Return the data verbatim, without pictures.

+ + + + + + +

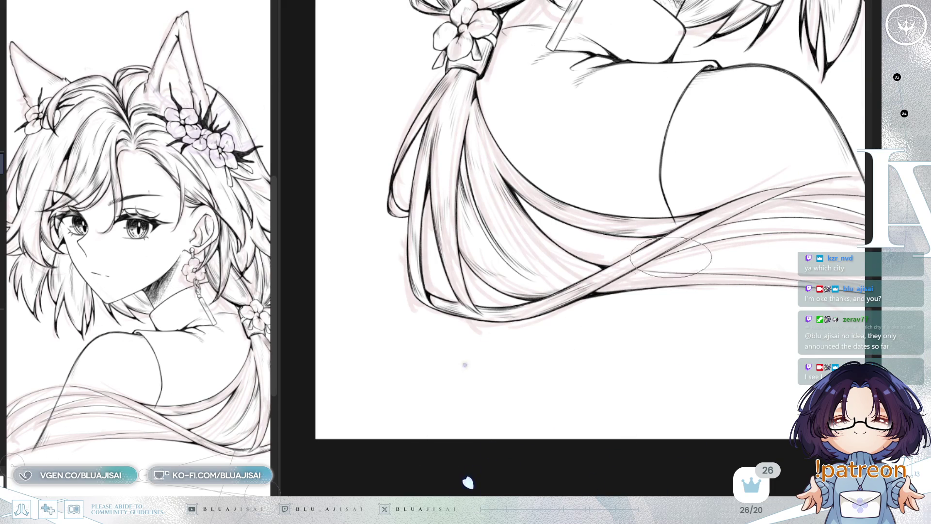
pyautogui.scroll(2, 671, 256)
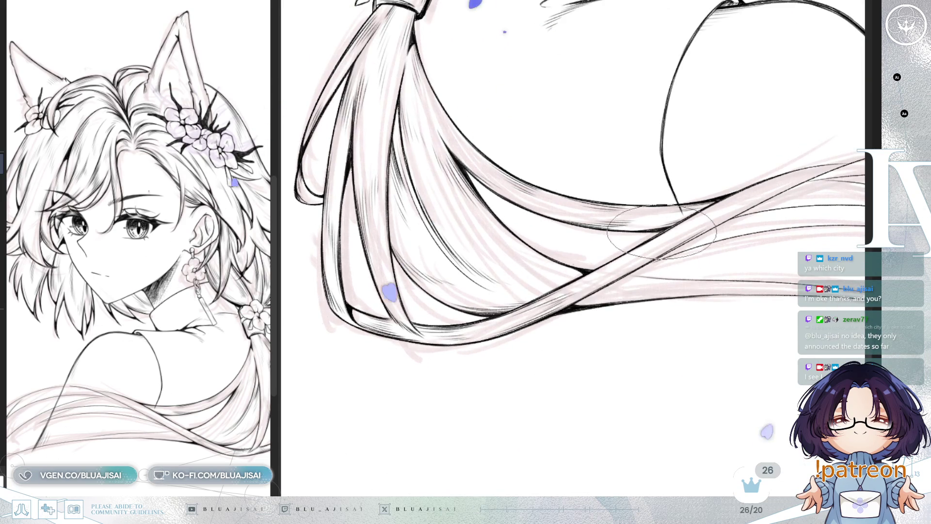
pyautogui.scroll(2, 688, 227)
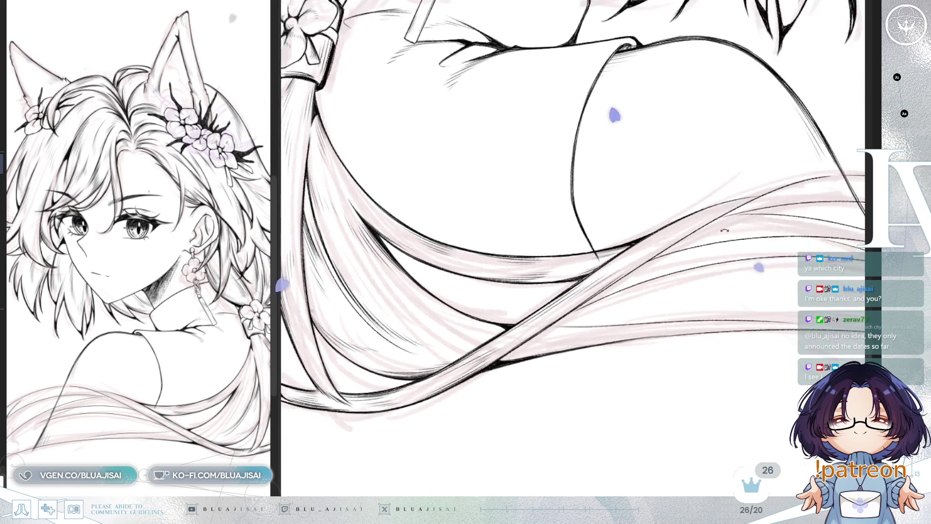
pyautogui.scroll(1, 655, 255)
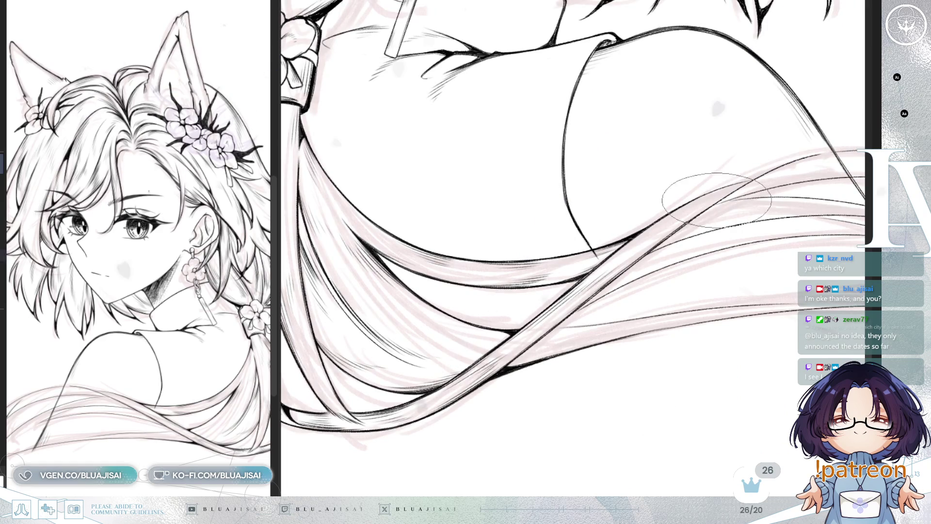
pyautogui.scroll(1, 696, 197)
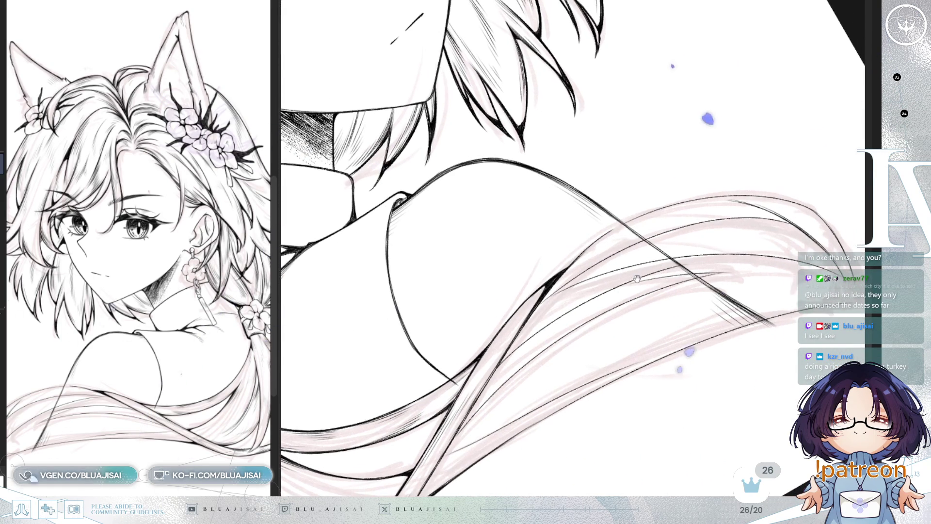
pyautogui.moveTo(652, 251); pyautogui.dragTo(712, 235)
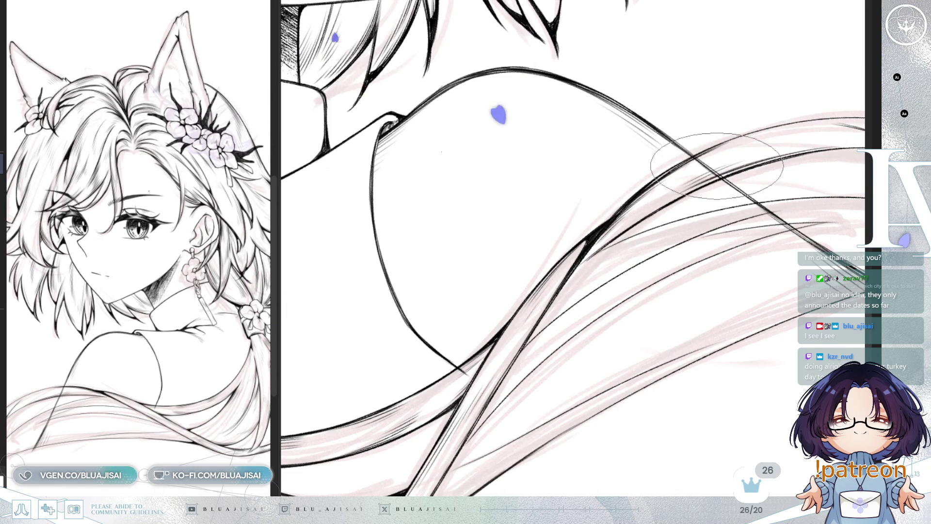
pyautogui.press('asciicircum')
pyautogui.press('asciicircum')
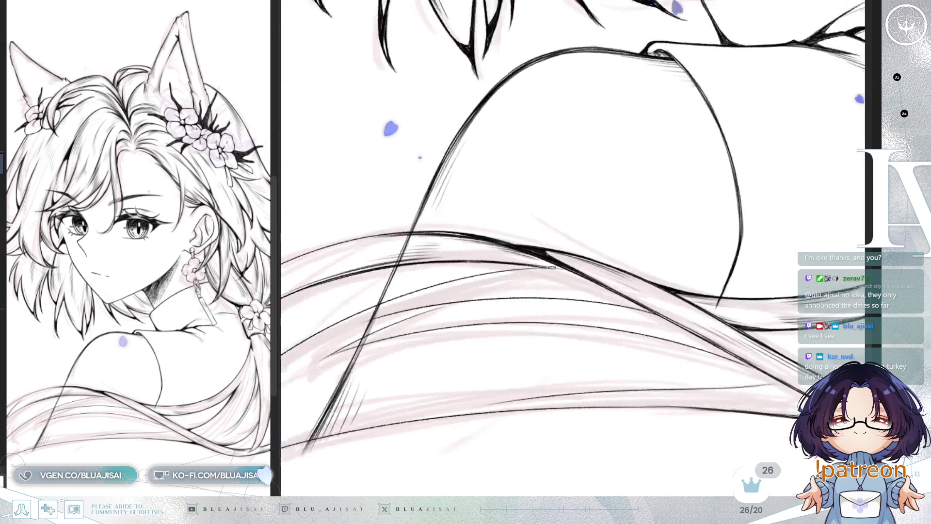
pyautogui.press('asciicircum')
pyautogui.press('asciicircum')
pyautogui.press('asciicircum')
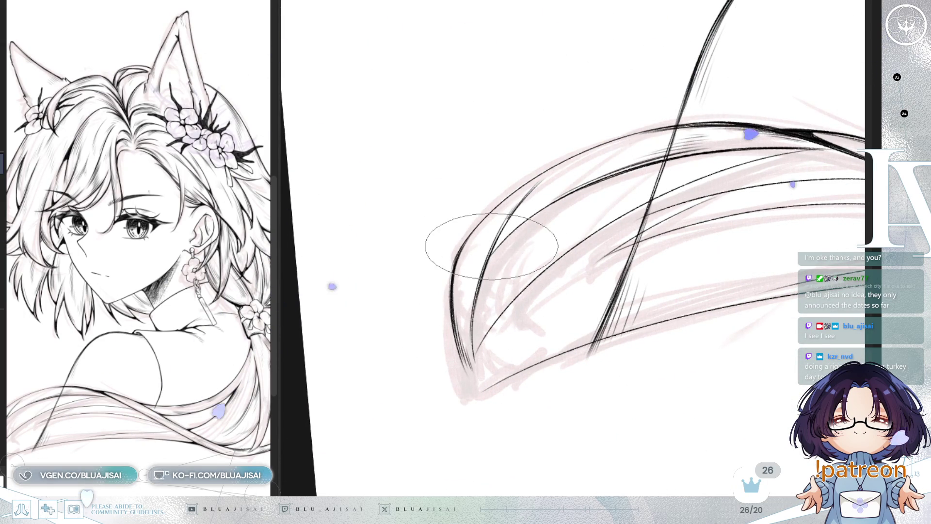
# - Add thin strokes along the strand tips and thicken the inner strand into a dark wedge
pyautogui.moveTo(477, 292); pyautogui.dragTo(500, 277)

+ + + + + + +

- _RESPONSE_
pyautogui.scroll(2, 671, 256)
pyautogui.scroll(2, 688, 227)
pyautogui.scroll(1, 655, 255)
pyautogui.scroll(1, 696, 197)
pyautogui.moveTo(652, 251); pyautogui.dragTo(712, 235)
pyautogui.press('asciicircum')
pyautogui.press('asciicircum')
pyautogui.press('asciicircum')
pyautogui.press('asciicircum')
pyautogui.press('asciicircum')
# - Add thin strokes along the strand tips and thicken the inner strand into a dark wedge
pyautogui.moveTo(477, 292); pyautogui.dragTo(500, 277)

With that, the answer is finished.